Forty-six clinically brain-dead patients underwent four-vessel angiography, TCD of the basilar and middle cerebral arteries, and TOD of the ICAs. Relatives were randomly allocated to 23 in whom BD was presented as a clinical diagnosis (group I) and to 23 in whom BD was presented as a clinical diagnosis confirmed by TCD and angiography (group II). Comprehension and satisfaction of the relatives were assessed using an interview and a questionnaire.

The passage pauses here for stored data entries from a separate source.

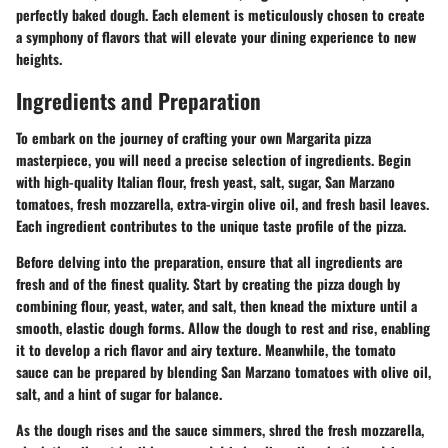
perfectly baked dough. Each element is meticulously chosen to create
a symphony of flavors that will elevate your dining experience to new
heights.
Ingredients and Preparation
To embark on the journey of crafting your own Margarita pizza
masterpiece, you will need a precise selection of ingredients. Begin
with high-quality Italian flour, fresh yeast, salt, sugar, San Marzano
tomatoes, fresh mozzarella, extra-virgin olive oil, and fresh basil leaves.
Each ingredient contributes to the unique taste profile of the pizza.
Before delving into the preparation, ensure that all ingredients are
fresh and of the finest quality. Start by creating the pizza dough by
combining flour, yeast, water, and salt, then knead the mixture until a
smooth, elastic dough forms. Allow the dough to rest and rise, enabling
it to develop a rich flavor and airy texture. Meanwhile, the tomato
sauce can be prepared by blending San Marzano tomatoes with olive oil,
salt, and a hint of sugar for balance.
As the dough rises and the sauce simmers, shred the fresh mozzarella,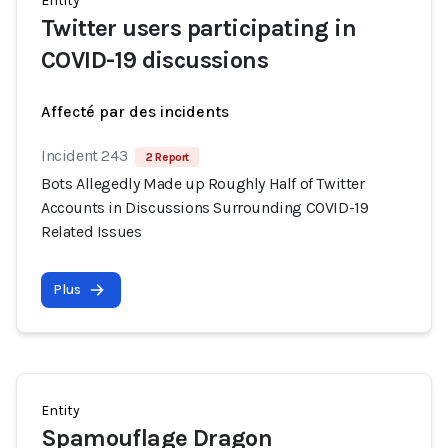
Entity
Twitter users participating in
COVID-19 discussions
Affecté par des incidents
Incident 243
2 Report
Bots Allegedly Made up Roughly Half of Twitter
Accounts in Discussions Surrounding COVID-19
Related Issues
Plus
Entity
Spamouflage Dragon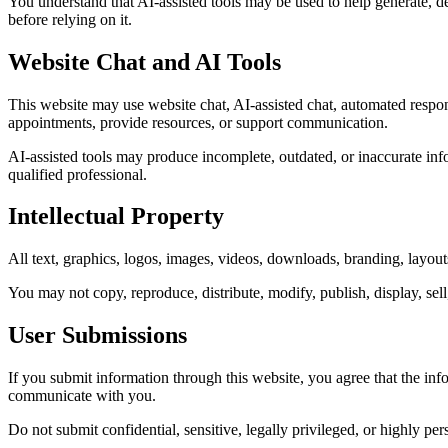
You understand that AI-assisted tools may be used to help generate, d
before relying on it.
Website Chat and AI Tools
This website may use website chat, AI-assisted chat, automated respons
appointments, provide resources, or support communication.
AI-assisted tools may produce incomplete, outdated, or inaccurate infor
qualified professional.
Intellectual Property
All text, graphics, logos, images, videos, downloads, branding, layou
You may not copy, reproduce, distribute, modify, publish, display, sel
User Submissions
If you submit information through this website, you agree that the inf
communicate with you.
Do not submit confidential, sensitive, legally privileged, or highly pe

Results: ONSD and eICP were both significantly increased (6.2 ± 0.7 mm and 27.5 ± 6.9 mmHg, respectively; P < 0.0001) in patients with severe brain injury as compared with patients with moderate brain injury (4.2 ± 0.9 mm and 12.2 ± 3.7 mmHg) and compared with control individuals (3.5 ± 0.8 mm and 9.9 ± 3.7 mmHg). In patients with severe brain injury, the correlation between the ONSD measurements and the neuroimaging scale results was strong upon admission (r = 0.82), and in the second (r = 0.76) and third (r = 0.77) evaluation (P < 0.001). In the same subjects, the correlation between the ONSD measurements and the eICP was strong upon admission (r = 0.80), weak in the second (r = 0.53) and relatively strong in the third (r = 0.65) evaluation (P < 0.001). In the patients with severe brain injury who underwent invasive measurement of the ICP, the latter correlated with the ONSD measurements (r = 0.68, P = 0.002). The best cut-off value of ONSD for predicting elevated ICP was 5.7 mm (sensitivity = 74.1% and specificity = 100%).

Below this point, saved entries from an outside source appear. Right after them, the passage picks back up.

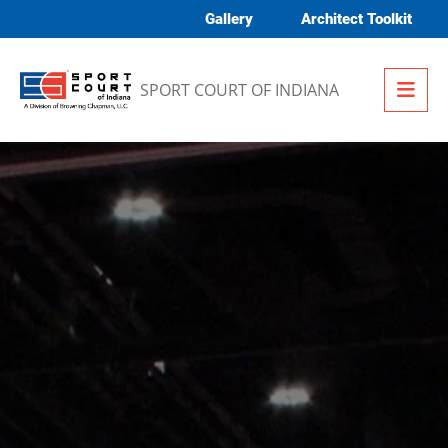
Skip to content
Gallery
Architect Toolkit
Me
SPORT COURT OF INDIANA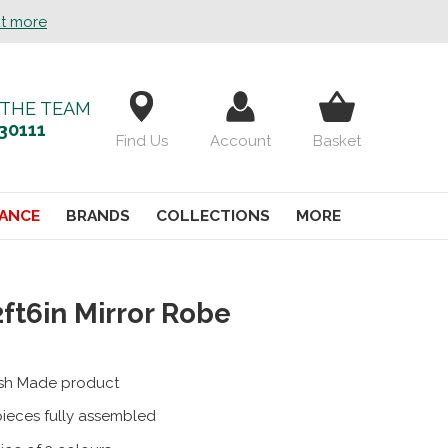
ut more
 THE TEAM
30111
Find Us
Account
Basket
ANCE
BRANDS
COLLECTIONS
MORE
2ft6in Mirror Robe
tish Made product
pieces fully assembled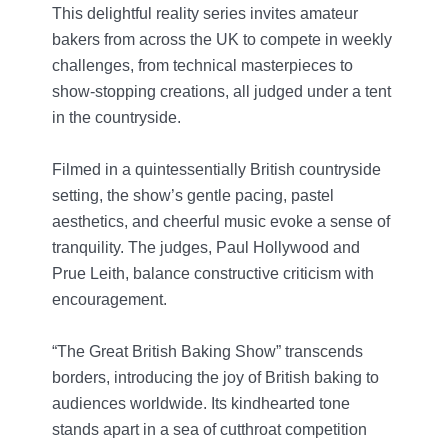
This delightful reality series invites amateur
bakers from across the UK to compete in weekly
challenges, from technical masterpieces to
show-stopping creations, all judged under a tent
in the countryside.
Filmed in a quintessentially British countryside
setting, the show’s gentle pacing, pastel
aesthetics, and cheerful music evoke a sense of
tranquility. The judges, Paul Hollywood and
Prue Leith, balance constructive criticism with
encouragement.
“The Great British Baking Show” transcends
borders, introducing the joy of British baking to
audiences worldwide. Its kindhearted tone
stands apart in a sea of cutthroat competition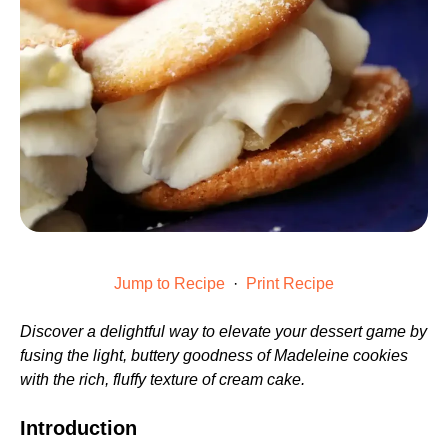
Jump to Recipe
·
Print Recipe
Discover a delightful way to elevate your dessert game by
fusing the light, buttery goodness of Madeleine cookies
with the rich, fluffy texture of cream cake.
Introduction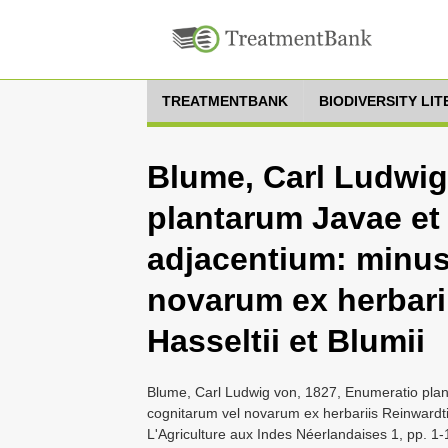
TREATMENTBANK
BIODIVERSITY LI
Blume, Carl Ludwig
plantarum Javae et
adjacentium: minus
novarum ex herbarii
Hasseltii et Blumii
Blume, Carl Ludwig von, 1827, Enumeratio pla
cognitarum vel novarum ex herbariis Reinwardtii,
L'Agriculture aux Indes Néerlandaises 1, pp. 1-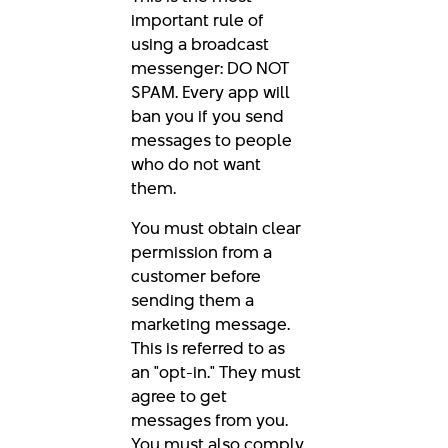
important rule of
using a broadcast
messenger: DO NOT
SPAM. Every app will
ban you if you send
messages to people
who do not want
them.
You must obtain clear
permission from a
customer before
sending them a
marketing message.
This is referred to as
an "opt-in." They must
agree to get
messages from you.
You must also comply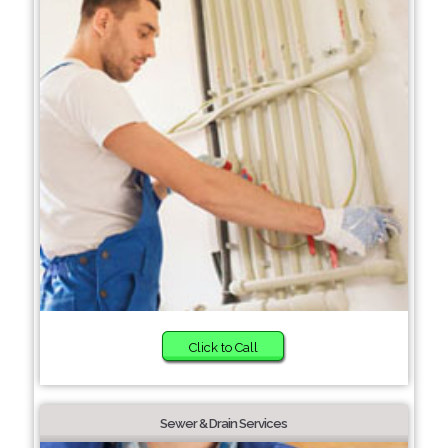
Click to Call
Sewer & Drain Services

Both angiography and TCD verified CCA in all cases (k = 1). In 7 patients with failure of the transtemporal approach, CCA was confirmed by the transorbital recordings. The addition of TOD enabled 15.5% more cases of CCA to be diagnosed by TCD. Group II exhibited improved comprehension and satisfaction rates (P < 0.05).

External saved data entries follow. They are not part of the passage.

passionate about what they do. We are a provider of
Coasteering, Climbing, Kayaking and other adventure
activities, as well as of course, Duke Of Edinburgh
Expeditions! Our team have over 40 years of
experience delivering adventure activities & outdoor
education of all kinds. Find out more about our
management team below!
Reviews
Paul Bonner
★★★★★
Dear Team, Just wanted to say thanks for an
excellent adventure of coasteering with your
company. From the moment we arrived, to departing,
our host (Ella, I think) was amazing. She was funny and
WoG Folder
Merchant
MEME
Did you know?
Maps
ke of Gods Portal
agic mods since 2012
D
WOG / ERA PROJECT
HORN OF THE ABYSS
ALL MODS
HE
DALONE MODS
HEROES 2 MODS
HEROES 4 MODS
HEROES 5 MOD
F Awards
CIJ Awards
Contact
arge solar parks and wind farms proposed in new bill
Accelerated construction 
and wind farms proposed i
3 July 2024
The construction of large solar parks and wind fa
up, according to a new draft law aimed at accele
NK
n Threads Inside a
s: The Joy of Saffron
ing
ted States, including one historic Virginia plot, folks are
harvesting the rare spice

Conclusions: ONSD measurements correlate with non-invasive and invasive measurements of the ICP, and with head computed tomography scan findings in brain-injured adults. Hence, optic nerve sonography may serve as an additional diagnostic tool
that could alert clinicians to the presence of elevated ICP, whenever invasive ICP evaluation is contraindicated and/or is not available. Alterations in ONSD strongly correlated with neuroimaging results among patients with severe brain injury. The addition of TOD increases the efficacy of TCD in confirming CCA in BD. Reporting confirmation of CCA to families of brain-dead patients may improve their comprehension and satisfaction with the provided medical information.